Document excerpt START

Roland SP-808 Groove Sampler Roland SP-808EX E-Mix Studio
- Classification: Electronic sampler
- Developed: Groovesampler 1998 E-Mix Studio 2000

= Roland SP-808 =

Musical workstation

The Roland SP-808 GrooveSampler and SP-808EX/E-Mix Studio are both discontinued workstations, which function as digital samplers, synthesizers, and music sequencers. The digital samplers are a part of the long line of both Roland Corporation's and Boss Corporation's Groove Gear, which includes the more popular and successful Boss SP-303 and Roland SP-404 versions.

==Background==
Being an early installment in the SP lineage, the SP-808 GrooveSampler was originally released in the year of 1998. Sometime in the year 2000, the sampler was updated, redesigned, and released as the SP-808EX, with the additional name of "e-Mix Studio." Despite receiving an upgrade, both versions of the SP-808 have and also lack certain features of the succeeding SP installments.

==Features==

SP Lineage
The following list is a correct order of each SP installment's release, as an attempt to help musicians avoid any confusion.

Document excerpt END
The data START

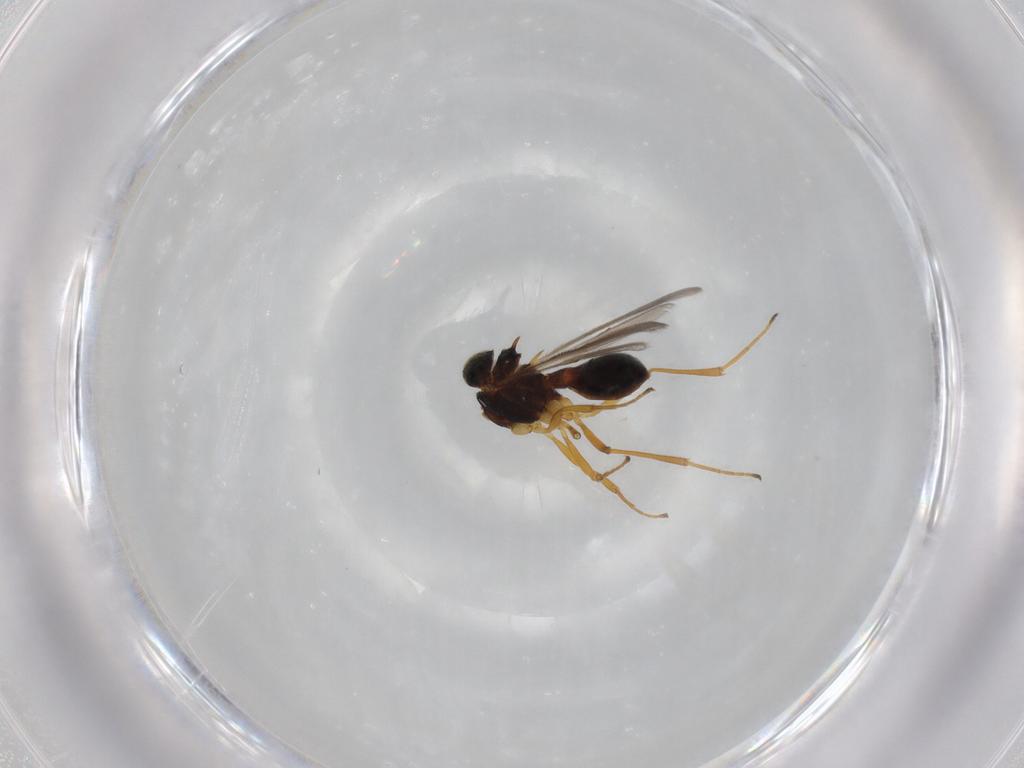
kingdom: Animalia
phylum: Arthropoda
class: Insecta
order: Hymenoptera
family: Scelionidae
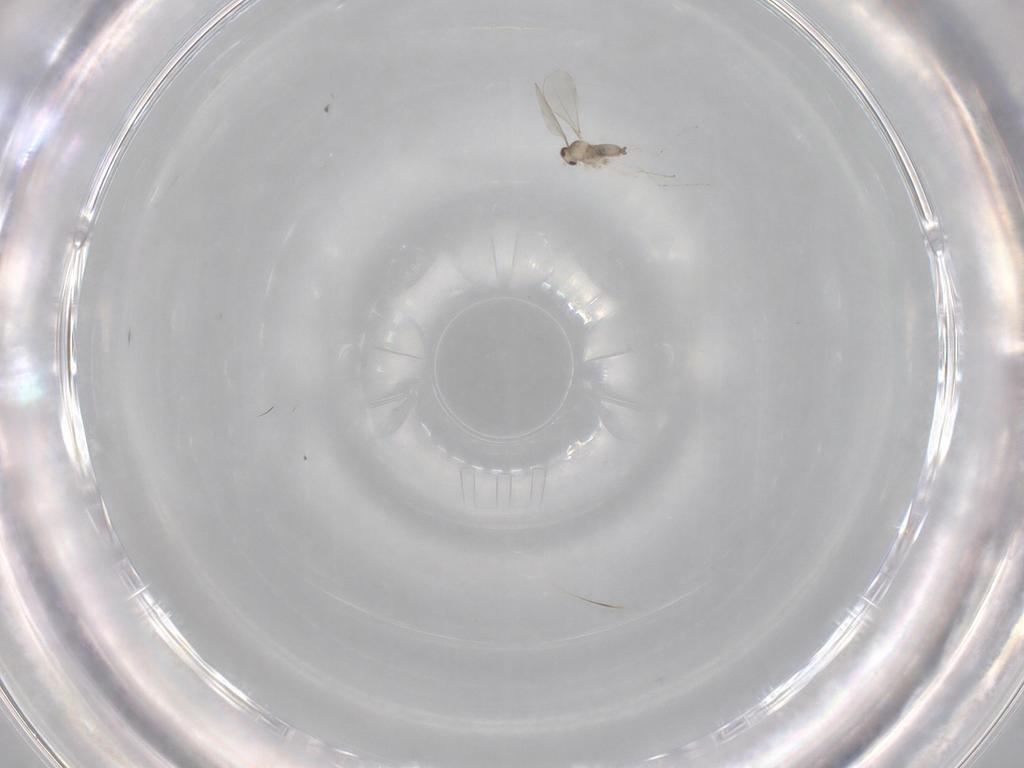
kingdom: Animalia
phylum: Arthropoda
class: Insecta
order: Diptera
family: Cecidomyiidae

The data END

Can you copy the passage from the Roland SP-808 article word for word, beginning at the words "Musical workstation" and stopping after the words "succeeding SP installments."?

#### Result of the task
Musical workstation

The Roland SP-808 GrooveSampler and SP-808EX/E-Mix Studio are both discontinued workstations, which function as digital samplers, synthesizers, and music sequencers. The digital samplers are a part of the long line of both Roland Corporation's and Boss Corporation's Groove Gear, which includes the more popular and successful Boss SP-303 and Roland SP-404 versions.

==Background==
Being an early installment in the SP lineage, the SP-808 GrooveSampler was originally released in the year of 1998. Sometime in the year 2000, the sampler was updated, redesigned, and released as the SP-808EX, with the additional name of "e-Mix Studio." Despite receiving an upgrade, both versions of the SP-808 have and also lack certain features of the succeeding SP installments.